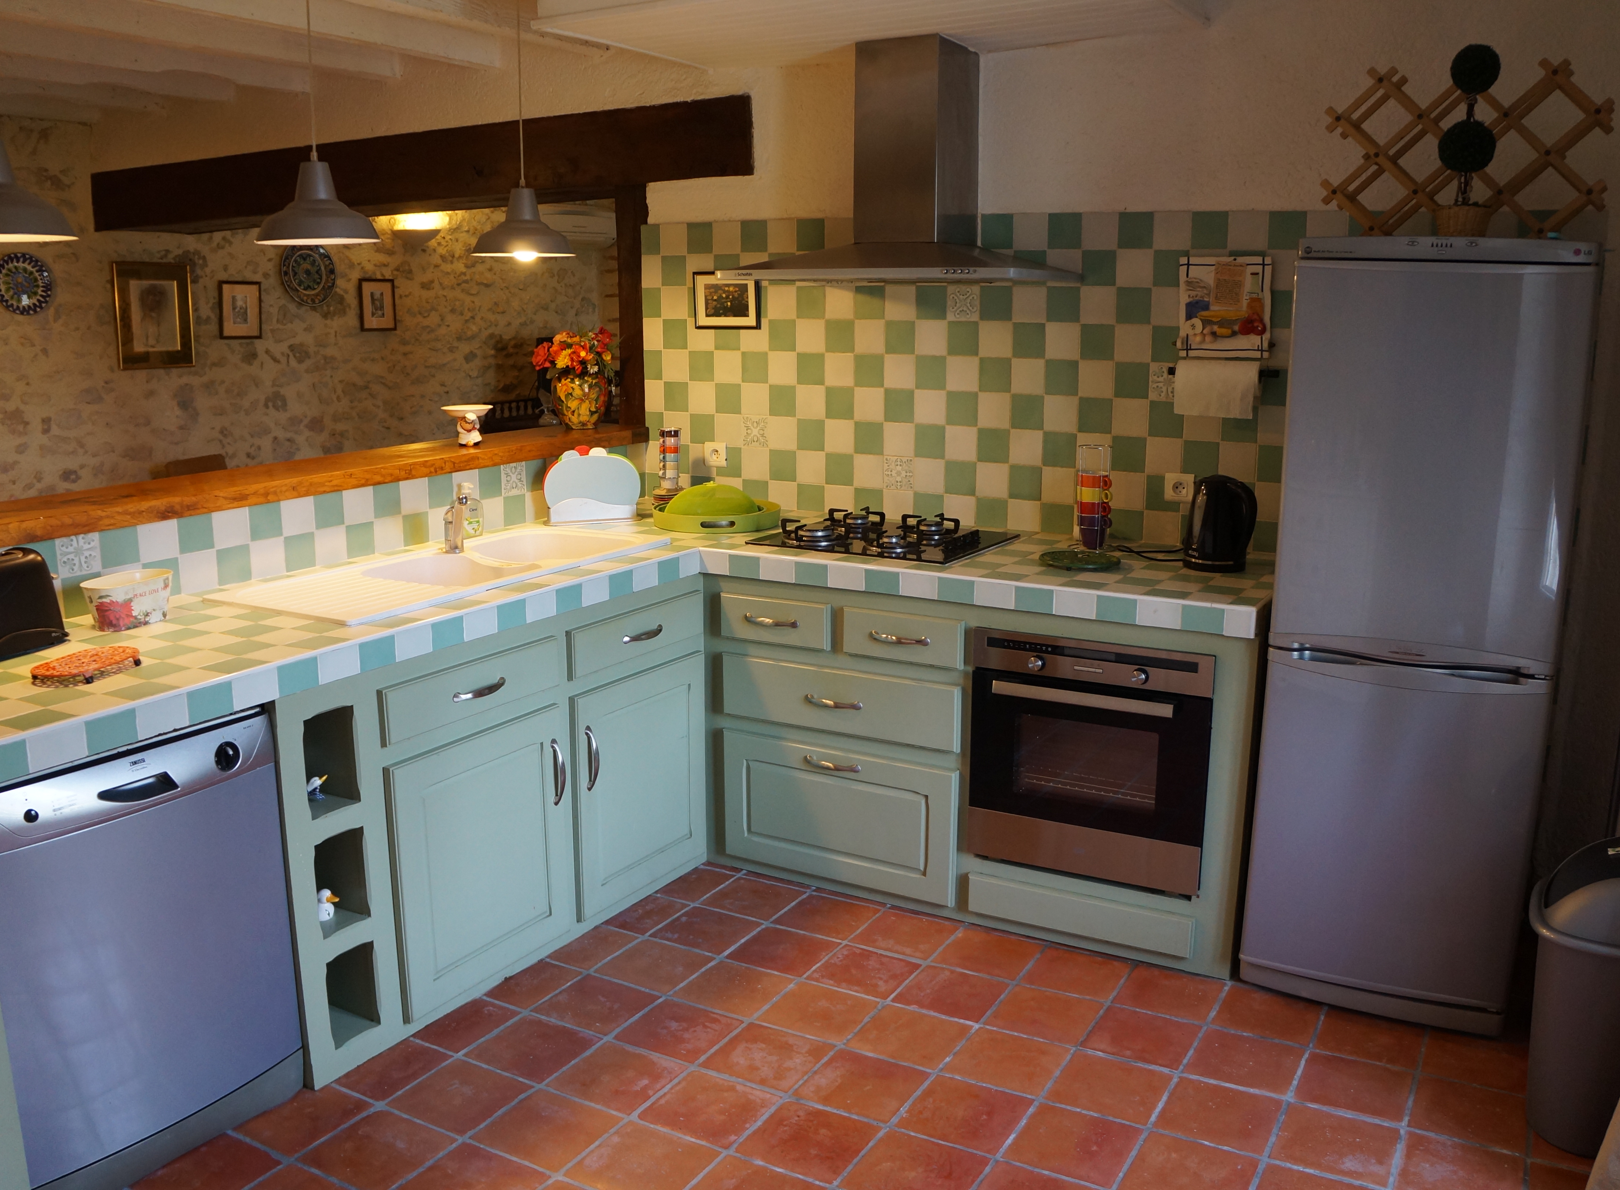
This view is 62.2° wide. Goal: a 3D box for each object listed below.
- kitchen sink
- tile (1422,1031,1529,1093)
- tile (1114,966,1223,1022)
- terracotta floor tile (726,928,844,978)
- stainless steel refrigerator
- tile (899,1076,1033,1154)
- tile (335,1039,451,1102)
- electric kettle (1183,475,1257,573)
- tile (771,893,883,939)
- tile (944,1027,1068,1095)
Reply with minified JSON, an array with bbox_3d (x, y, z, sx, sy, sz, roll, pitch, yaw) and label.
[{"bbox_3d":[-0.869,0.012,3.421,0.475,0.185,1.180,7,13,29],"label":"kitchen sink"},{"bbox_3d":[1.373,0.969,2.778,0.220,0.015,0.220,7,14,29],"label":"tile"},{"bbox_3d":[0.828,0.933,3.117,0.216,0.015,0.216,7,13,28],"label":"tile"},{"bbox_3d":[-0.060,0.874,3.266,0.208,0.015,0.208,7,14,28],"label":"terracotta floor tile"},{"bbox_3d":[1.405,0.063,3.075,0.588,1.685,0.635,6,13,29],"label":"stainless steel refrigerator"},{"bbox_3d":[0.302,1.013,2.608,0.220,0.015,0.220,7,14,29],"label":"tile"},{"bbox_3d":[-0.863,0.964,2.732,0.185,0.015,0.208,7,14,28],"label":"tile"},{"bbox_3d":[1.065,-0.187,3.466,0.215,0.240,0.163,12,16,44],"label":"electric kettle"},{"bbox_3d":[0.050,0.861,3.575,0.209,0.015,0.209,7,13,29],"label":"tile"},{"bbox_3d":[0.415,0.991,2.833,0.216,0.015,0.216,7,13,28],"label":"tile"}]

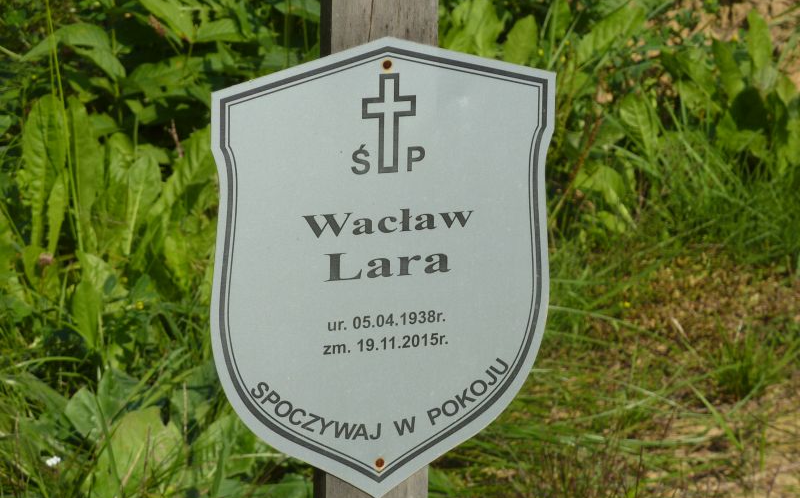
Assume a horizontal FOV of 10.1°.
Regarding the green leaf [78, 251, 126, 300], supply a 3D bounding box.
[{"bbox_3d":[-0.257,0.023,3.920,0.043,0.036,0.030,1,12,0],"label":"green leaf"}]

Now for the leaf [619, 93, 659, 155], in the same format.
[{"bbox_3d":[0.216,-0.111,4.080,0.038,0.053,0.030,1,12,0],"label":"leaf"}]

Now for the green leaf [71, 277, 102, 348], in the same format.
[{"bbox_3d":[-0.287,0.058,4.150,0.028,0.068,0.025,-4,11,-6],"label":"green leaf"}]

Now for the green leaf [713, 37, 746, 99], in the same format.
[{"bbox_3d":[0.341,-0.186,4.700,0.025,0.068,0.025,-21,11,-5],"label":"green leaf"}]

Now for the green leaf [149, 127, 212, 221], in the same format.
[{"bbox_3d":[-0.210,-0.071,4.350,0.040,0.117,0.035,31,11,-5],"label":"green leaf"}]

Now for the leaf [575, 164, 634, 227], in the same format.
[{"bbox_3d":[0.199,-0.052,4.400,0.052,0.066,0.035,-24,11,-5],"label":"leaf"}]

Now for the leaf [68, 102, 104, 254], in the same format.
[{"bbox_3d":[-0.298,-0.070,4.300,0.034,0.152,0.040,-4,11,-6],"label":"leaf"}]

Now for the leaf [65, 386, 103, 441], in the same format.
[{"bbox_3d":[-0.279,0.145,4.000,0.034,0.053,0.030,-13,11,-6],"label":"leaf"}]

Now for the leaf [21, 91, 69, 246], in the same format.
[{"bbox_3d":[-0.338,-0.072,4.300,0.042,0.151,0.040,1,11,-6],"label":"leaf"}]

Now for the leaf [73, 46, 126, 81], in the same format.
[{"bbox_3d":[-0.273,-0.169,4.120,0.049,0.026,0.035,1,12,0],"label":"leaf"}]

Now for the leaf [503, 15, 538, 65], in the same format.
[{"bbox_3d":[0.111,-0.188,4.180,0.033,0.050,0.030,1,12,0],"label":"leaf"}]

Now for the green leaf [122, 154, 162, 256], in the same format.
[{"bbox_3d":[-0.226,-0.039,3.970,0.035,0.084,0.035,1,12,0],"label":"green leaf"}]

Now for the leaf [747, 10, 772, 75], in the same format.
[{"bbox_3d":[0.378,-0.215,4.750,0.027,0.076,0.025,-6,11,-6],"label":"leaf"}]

********

◆ Activity
Repeat the records above word for word. Pictures stay out of the copy.

◆ Output of the task
This view is 62.2° wide. Goal: a 3D box for each object listed below.
- kitchen sink
- tile (1422,1031,1529,1093)
- tile (1114,966,1223,1022)
- terracotta floor tile (726,928,844,978)
- stainless steel refrigerator
- tile (899,1076,1033,1154)
- tile (335,1039,451,1102)
- electric kettle (1183,475,1257,573)
- tile (771,893,883,939)
- tile (944,1027,1068,1095)
Reply with minified JSON, an array with bbox_3d (x, y, z, sx, sy, sz, roll, pitch, yaw) and label.
[{"bbox_3d":[-0.869,0.012,3.421,0.475,0.185,1.180,7,13,29],"label":"kitchen sink"},{"bbox_3d":[1.373,0.969,2.778,0.220,0.015,0.220,7,14,29],"label":"tile"},{"bbox_3d":[0.828,0.933,3.117,0.216,0.015,0.216,7,13,28],"label":"tile"},{"bbox_3d":[-0.060,0.874,3.266,0.208,0.015,0.208,7,14,28],"label":"terracotta floor tile"},{"bbox_3d":[1.405,0.063,3.075,0.588,1.685,0.635,6,13,29],"label":"stainless steel refrigerator"},{"bbox_3d":[0.302,1.013,2.608,0.220,0.015,0.220,7,14,29],"label":"tile"},{"bbox_3d":[-0.863,0.964,2.732,0.185,0.015,0.208,7,14,28],"label":"tile"},{"bbox_3d":[1.065,-0.187,3.466,0.215,0.240,0.163,12,16,44],"label":"electric kettle"},{"bbox_3d":[0.050,0.861,3.575,0.209,0.015,0.209,7,13,29],"label":"tile"},{"bbox_3d":[0.415,0.991,2.833,0.216,0.015,0.216,7,13,28],"label":"tile"}]

Assume a horizontal FOV of 10.1°.
Regarding the green leaf [78, 251, 126, 300], supply a 3D bounding box.
[{"bbox_3d":[-0.257,0.023,3.920,0.043,0.036,0.030,1,12,0],"label":"green leaf"}]

Now for the leaf [619, 93, 659, 155], in the same format.
[{"bbox_3d":[0.216,-0.111,4.080,0.038,0.053,0.030,1,12,0],"label":"leaf"}]

Now for the green leaf [71, 277, 102, 348], in the same format.
[{"bbox_3d":[-0.287,0.058,4.150,0.028,0.068,0.025,-4,11,-6],"label":"green leaf"}]

Now for the green leaf [713, 37, 746, 99], in the same format.
[{"bbox_3d":[0.341,-0.186,4.700,0.025,0.068,0.025,-21,11,-5],"label":"green leaf"}]

Now for the green leaf [149, 127, 212, 221], in the same format.
[{"bbox_3d":[-0.210,-0.071,4.350,0.040,0.117,0.035,31,11,-5],"label":"green leaf"}]

Now for the leaf [575, 164, 634, 227], in the same format.
[{"bbox_3d":[0.199,-0.052,4.400,0.052,0.066,0.035,-24,11,-5],"label":"leaf"}]

Now for the leaf [68, 102, 104, 254], in the same format.
[{"bbox_3d":[-0.298,-0.070,4.300,0.034,0.152,0.040,-4,11,-6],"label":"leaf"}]

Now for the leaf [65, 386, 103, 441], in the same format.
[{"bbox_3d":[-0.279,0.145,4.000,0.034,0.053,0.030,-13,11,-6],"label":"leaf"}]

Now for the leaf [21, 91, 69, 246], in the same format.
[{"bbox_3d":[-0.338,-0.072,4.300,0.042,0.151,0.040,1,11,-6],"label":"leaf"}]

Now for the leaf [73, 46, 126, 81], in the same format.
[{"bbox_3d":[-0.273,-0.169,4.120,0.049,0.026,0.035,1,12,0],"label":"leaf"}]

Now for the leaf [503, 15, 538, 65], in the same format.
[{"bbox_3d":[0.111,-0.188,4.180,0.033,0.050,0.030,1,12,0],"label":"leaf"}]

Now for the green leaf [122, 154, 162, 256], in the same format.
[{"bbox_3d":[-0.226,-0.039,3.970,0.035,0.084,0.035,1,12,0],"label":"green leaf"}]

Now for the leaf [747, 10, 772, 75], in the same format.
[{"bbox_3d":[0.378,-0.215,4.750,0.027,0.076,0.025,-6,11,-6],"label":"leaf"}]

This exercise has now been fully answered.